Texte source:
————

Messieurs,
En septembre 2009, voici donc plus de deux ans, la CVN a porté plainte contre la France pour défaut de protection de l’ours des Pyrénées et a saisi à cet effet la commission européenne. Cette plainte a reçu le numéro 00059. AVES-France a déposé une même plainte sur les mêmes motifs en avril 2008 (n° SG/CDC(2008)A/3669) sans obtenir autre chose qu’un accusé de réception. Sept autres associations de protection de la nature ont fait de même en 2009 tant ces manquements sont flagrants (Comminges nature, Férus, Pays de l’ours, etc.). Jusqu’à présent, la seule réponse à ces plaintes a été un accusé de réception.
Les plaignants seraient reconnaissants à la commission de lui faire savoir où en est l’instruction de ce dossier, signalé comme urgent. Une nouvelle pièce doit d’ailleurs être ajoutée. Elle concerne le refus déclaré de la France de procéder à des réintroductions pour cause de « sécheresse ». (voir PJ : Dépêche AFP/ Le Figaro, juin 2011)
Le gouvernement prétexte en effet de « la sécheresse » pour ne pas réintroduire d’ours cette année non plus, comme s’il y avait le moindre rapport entre les ours et la sécheresse. Il prétend avoir pris cette décision absurde après consultation de « l’ensemble des « acteurs », comme s’il était vraisemblable que les partisans de l’ours déconseillent la réintroduction qu’ils réclament pour cause de « sècheresse ». L’année prochaine, le prétexte sera la pluie, puis autre chose, puis rien, tant la France est persuadée de rester impunie.
La commission répond généralement aux plaignants en reprenant les arguments du ministère de l’environnement. Or ces arguments sont mensongers, ainsi que le dossier déposé en apportait les preuves.
Ni le braconnage ni l’incitation publique au braconnage ne sont réprimés ;
Les zones prétendument protégées ne sont pas même surveillées.
Les réintroductions n’ont pas lieu.
La chasse en battue, première cause de mortalité des ours, n’est pas interdite.
Des personnalités anti-ours ont été placées aux postes clés, de sorte que les fonds du programme LIFE ont été détournés au profit des éleveurs.
Etc.
La commission doit donc se fier aux faits exposés dans les dossiers des plaignants et non aux déclarations du gouvernement.
La commission des pétitions a certes interrogé la France sur ce sujet. Mais ni les questions ni les menaces de sanction n’impressionnent la France, toujours plus prompte à satisfaire aux exigences des lobbies agricoles qu’à la protection de la nature, puisqu’elle fait actuellement l’objet d’une quarantaine de procédures d’infraction dans ce seul domaine. Les amendes plus ou moins symboliques n’ont pas davantage d’effet, comme la commission peut le vérifier avec les dossiers du grand hamster d’Alsace ou des algues vertes de Bretagne. La France ne cédera qu’à une mesure coercitive forte, comme la suspension immédiate de fonds structurels, avec amende et astreinte pour tout retard à la mise en œuvre des mesures nécessaires.

————

Lignes extraites:
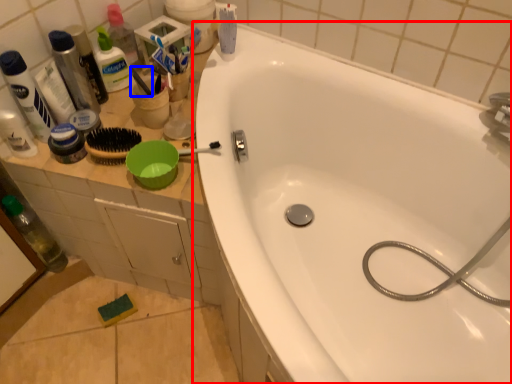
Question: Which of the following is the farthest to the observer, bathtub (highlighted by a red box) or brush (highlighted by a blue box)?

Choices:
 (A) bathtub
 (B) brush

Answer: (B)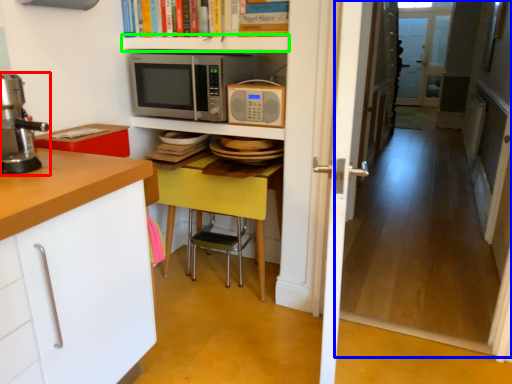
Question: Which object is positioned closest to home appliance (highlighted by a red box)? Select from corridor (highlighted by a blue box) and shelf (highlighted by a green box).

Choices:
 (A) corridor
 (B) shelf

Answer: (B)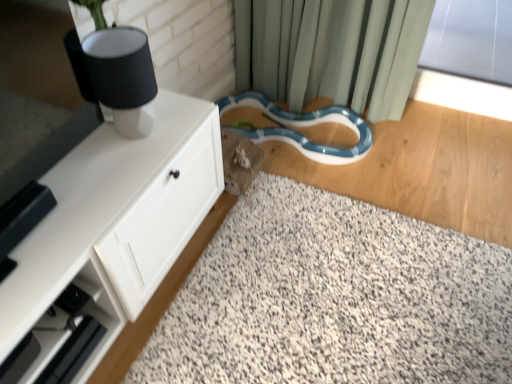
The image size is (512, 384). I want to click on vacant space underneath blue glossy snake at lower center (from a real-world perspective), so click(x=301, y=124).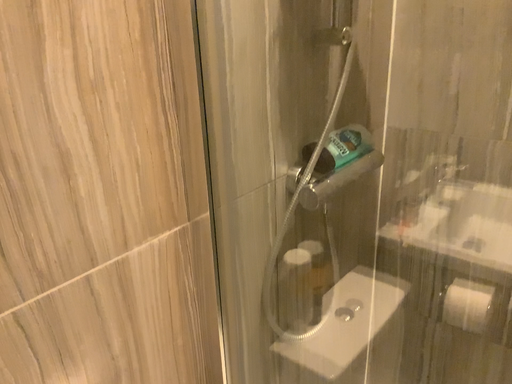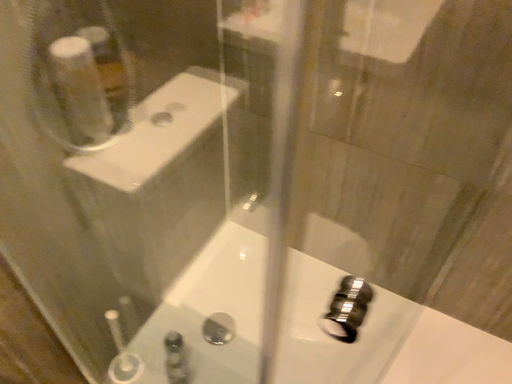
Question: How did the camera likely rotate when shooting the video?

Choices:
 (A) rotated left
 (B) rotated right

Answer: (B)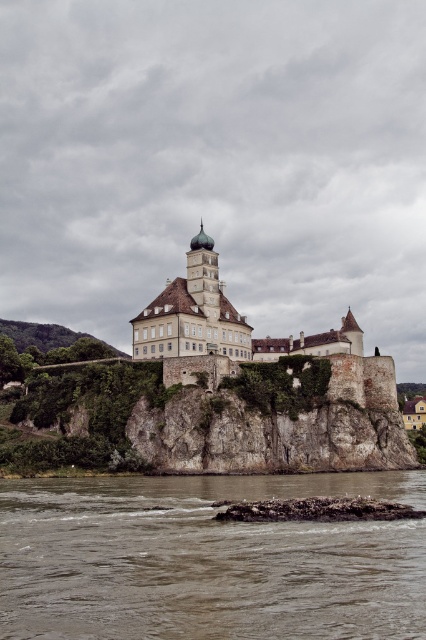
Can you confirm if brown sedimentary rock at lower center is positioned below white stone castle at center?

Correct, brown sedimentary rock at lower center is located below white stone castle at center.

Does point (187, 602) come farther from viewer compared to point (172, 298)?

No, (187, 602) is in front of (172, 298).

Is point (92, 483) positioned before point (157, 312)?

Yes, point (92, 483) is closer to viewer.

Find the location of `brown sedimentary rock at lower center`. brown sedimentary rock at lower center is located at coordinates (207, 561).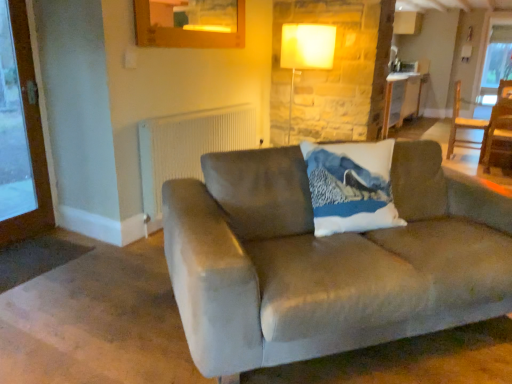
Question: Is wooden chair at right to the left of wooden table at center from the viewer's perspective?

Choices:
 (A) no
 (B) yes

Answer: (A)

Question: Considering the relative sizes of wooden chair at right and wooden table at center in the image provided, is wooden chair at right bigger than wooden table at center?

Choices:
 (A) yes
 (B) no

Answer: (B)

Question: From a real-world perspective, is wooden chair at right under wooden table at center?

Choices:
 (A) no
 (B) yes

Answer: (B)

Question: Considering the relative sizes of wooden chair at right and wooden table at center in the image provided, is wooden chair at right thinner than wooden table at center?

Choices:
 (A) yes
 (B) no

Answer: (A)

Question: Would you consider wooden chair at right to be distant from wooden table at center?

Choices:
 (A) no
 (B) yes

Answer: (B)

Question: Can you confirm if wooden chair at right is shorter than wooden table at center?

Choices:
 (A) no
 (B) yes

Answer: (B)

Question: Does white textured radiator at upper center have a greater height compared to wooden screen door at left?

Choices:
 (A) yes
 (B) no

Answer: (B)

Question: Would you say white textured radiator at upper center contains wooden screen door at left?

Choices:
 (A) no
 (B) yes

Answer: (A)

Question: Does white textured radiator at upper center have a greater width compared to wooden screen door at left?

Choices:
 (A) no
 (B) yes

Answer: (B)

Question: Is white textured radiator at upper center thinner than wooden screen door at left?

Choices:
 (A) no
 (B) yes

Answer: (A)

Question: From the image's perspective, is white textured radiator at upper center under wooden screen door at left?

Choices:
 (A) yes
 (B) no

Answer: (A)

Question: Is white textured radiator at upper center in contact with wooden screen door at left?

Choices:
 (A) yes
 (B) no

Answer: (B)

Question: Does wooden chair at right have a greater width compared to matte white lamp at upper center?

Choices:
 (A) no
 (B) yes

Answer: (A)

————

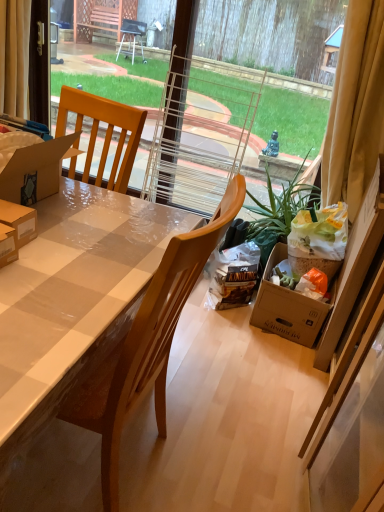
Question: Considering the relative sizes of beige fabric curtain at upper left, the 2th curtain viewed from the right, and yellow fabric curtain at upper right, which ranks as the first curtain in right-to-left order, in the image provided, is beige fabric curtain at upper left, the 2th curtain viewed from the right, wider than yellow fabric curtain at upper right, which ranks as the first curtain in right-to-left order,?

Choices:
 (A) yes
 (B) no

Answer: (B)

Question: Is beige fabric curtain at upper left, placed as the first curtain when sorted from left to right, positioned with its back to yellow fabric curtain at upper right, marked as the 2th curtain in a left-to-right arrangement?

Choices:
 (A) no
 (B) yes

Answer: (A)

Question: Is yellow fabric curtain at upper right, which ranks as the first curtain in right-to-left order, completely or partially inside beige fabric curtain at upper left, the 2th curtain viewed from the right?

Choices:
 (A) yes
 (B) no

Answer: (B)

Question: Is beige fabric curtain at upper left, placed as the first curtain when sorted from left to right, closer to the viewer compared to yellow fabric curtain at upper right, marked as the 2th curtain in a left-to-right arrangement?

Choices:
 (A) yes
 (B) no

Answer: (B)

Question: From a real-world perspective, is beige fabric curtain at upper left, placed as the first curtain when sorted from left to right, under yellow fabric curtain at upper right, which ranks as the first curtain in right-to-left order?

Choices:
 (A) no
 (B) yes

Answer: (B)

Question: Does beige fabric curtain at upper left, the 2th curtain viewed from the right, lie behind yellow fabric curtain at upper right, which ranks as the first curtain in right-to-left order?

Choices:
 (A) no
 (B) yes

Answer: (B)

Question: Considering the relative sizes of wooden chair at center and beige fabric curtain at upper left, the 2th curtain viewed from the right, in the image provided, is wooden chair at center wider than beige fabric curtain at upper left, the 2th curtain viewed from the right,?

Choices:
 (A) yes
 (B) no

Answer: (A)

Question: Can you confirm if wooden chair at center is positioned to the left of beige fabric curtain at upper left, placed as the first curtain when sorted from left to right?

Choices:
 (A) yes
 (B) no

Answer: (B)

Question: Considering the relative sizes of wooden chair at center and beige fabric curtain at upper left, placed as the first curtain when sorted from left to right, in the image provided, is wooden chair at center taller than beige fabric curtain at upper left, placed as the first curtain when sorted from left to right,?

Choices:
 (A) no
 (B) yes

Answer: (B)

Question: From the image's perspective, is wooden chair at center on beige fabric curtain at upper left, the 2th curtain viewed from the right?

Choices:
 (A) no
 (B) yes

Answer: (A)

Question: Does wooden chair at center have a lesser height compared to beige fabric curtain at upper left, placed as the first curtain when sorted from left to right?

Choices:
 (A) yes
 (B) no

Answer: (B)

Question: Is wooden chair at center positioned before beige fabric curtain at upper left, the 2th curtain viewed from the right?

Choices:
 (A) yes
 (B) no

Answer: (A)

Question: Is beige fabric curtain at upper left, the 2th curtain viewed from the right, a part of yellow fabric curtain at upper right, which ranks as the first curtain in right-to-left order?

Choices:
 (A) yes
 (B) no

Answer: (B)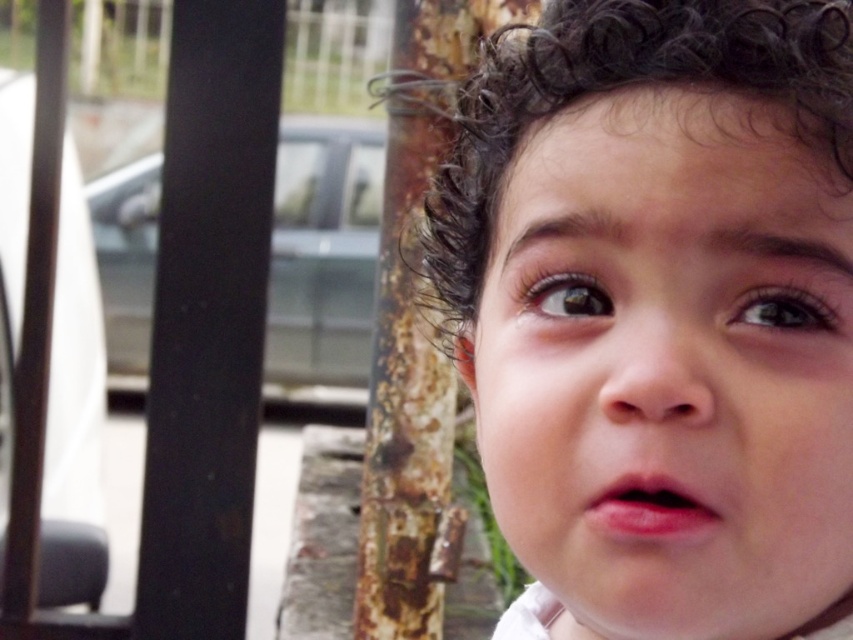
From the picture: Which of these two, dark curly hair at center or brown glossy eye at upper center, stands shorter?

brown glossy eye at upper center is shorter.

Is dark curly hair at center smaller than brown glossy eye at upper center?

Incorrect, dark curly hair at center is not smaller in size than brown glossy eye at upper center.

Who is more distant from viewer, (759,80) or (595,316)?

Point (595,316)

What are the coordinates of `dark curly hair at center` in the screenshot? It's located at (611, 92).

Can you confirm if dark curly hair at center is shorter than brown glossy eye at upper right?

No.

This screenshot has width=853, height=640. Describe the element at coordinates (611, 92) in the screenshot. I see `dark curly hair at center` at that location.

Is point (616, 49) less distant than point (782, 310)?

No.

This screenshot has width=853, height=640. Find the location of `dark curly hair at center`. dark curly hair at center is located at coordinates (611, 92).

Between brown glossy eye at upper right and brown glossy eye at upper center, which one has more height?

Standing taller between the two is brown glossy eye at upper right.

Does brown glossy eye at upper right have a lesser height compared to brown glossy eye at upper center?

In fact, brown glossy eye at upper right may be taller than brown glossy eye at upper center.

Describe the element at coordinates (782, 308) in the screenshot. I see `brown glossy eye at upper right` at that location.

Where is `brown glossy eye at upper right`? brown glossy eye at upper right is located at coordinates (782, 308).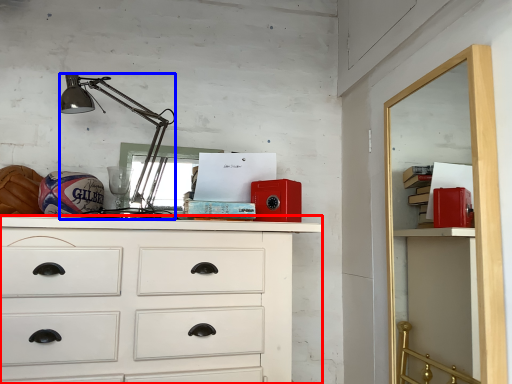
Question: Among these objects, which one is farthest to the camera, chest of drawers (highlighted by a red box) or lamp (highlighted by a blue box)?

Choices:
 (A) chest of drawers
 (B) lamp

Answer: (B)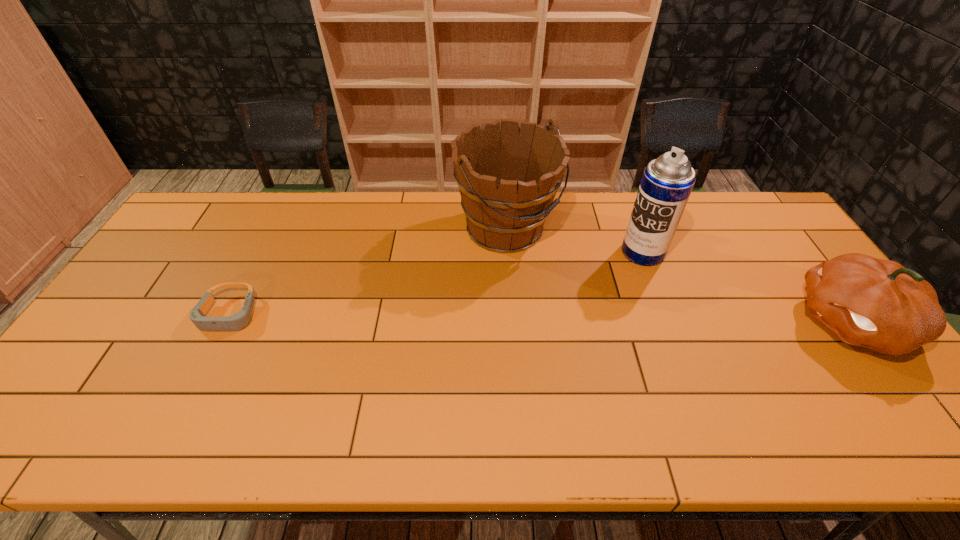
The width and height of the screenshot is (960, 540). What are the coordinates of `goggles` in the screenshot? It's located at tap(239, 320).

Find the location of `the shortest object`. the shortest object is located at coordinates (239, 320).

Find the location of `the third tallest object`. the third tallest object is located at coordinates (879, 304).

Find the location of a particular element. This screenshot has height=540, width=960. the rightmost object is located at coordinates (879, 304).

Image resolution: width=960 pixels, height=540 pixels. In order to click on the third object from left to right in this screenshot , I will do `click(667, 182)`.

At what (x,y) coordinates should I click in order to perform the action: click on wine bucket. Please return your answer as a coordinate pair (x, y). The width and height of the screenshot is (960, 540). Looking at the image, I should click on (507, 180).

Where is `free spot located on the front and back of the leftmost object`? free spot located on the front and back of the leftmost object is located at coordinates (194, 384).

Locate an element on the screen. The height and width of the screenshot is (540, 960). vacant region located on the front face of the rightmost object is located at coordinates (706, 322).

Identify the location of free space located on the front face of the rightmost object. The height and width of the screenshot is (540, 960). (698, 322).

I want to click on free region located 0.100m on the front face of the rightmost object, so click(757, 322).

————

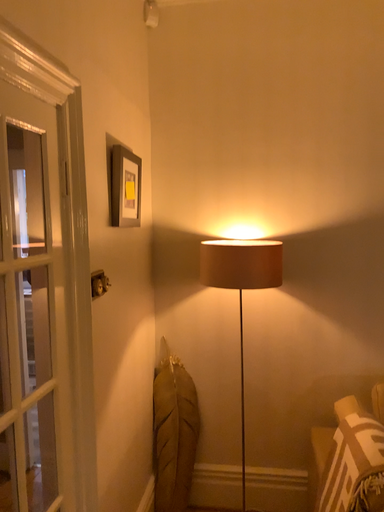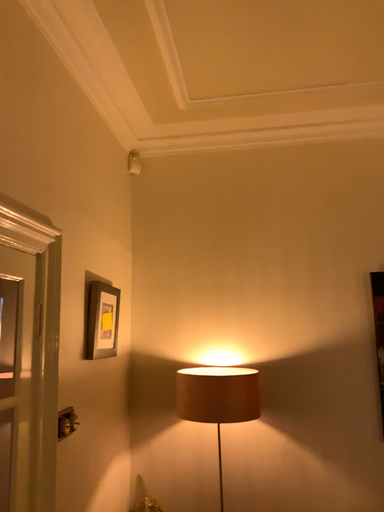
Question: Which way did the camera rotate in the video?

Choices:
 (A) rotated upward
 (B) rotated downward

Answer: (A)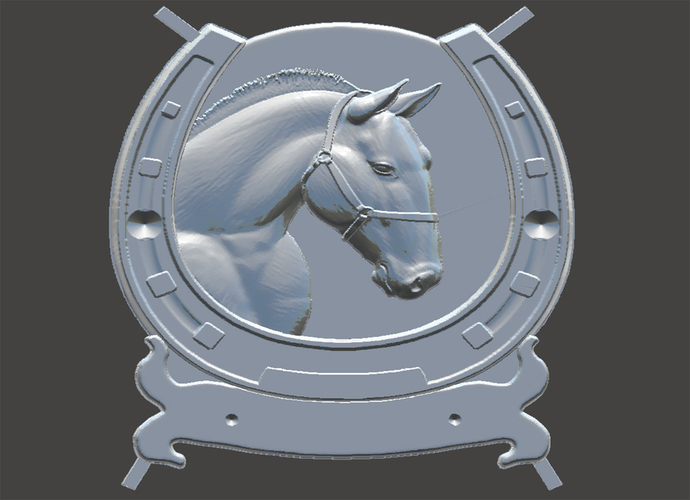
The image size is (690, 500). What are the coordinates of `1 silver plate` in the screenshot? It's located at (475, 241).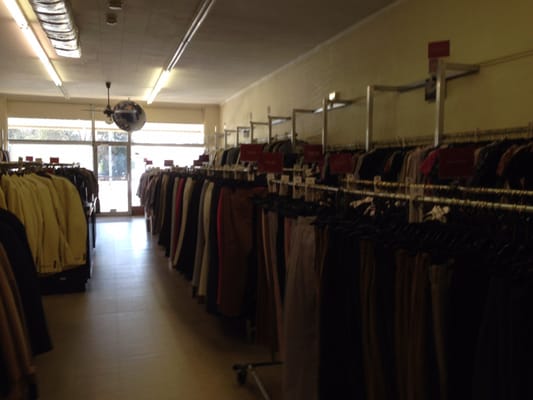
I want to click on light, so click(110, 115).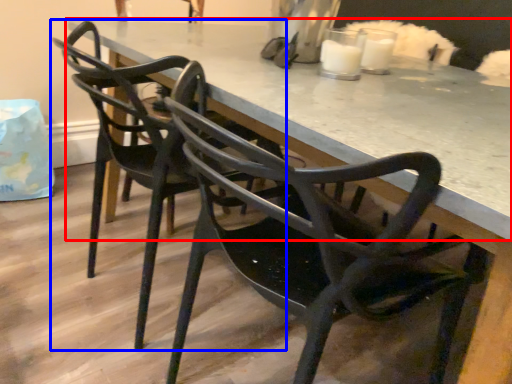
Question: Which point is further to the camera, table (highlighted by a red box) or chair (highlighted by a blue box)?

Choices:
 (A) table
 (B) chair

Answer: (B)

————

Consignes:
**a)** Dans la lettre sur l'ours des Pyrénées, quel numéro la plainte de la CVN a-t-elle reçu ?
**b)** Résumez sous forme de liste à puces le paragraphe de la lettre sur l'ours des Pyrénées qui commence par « En septembre 2009, voici donc », en conservant ses faits principaux.
**c)** Reproduisez à l'identique le passage de la lettre sur l'ours des Pyrénées allant de « La commission des » à « des mesures nécessaires. ».

Réponses:
**a)** Le numéro 00059.

**b)**
- Septembre 2009 : la CVN porte plainte contre la France pour défaut de protection de l'ours des Pyrénées et saisit la Commission européenne (plainte n° 00059).
- Avril 2008 : AVES-France dépose une plainte sur les mêmes motifs (n° SG/CDC(2008)A/3669).
- 2009 : sept autres associations de protection de la nature font de même (Comminges nature, Férus, Pays de l'ours, etc.).
- Seule réponse obtenue jusqu'à présent : un accusé de réception.

**c)**
La commission des pétitions a certes interrogé la France sur ce sujet. Mais ni les questions ni les menaces de sanction n’impressionnent la France, toujours plus prompte à satisfaire aux exigences des lobbies agricoles qu’à la protection de la nature, puisqu’elle fait actuellement l’objet d’une quarantaine de procédures d’infraction dans ce seul domaine. Les amendes plus ou moins symboliques n’ont pas davantage d’effet, comme la commission peut le vérifier avec les dossiers du grand hamster d’Alsace ou des algues vertes de Bretagne. La France ne cédera qu’à une mesure coercitive forte, comme la suspension immédiate de fonds structurels, avec amende et astreinte pour tout retard à la mise en œuvre des mesures nécessaires.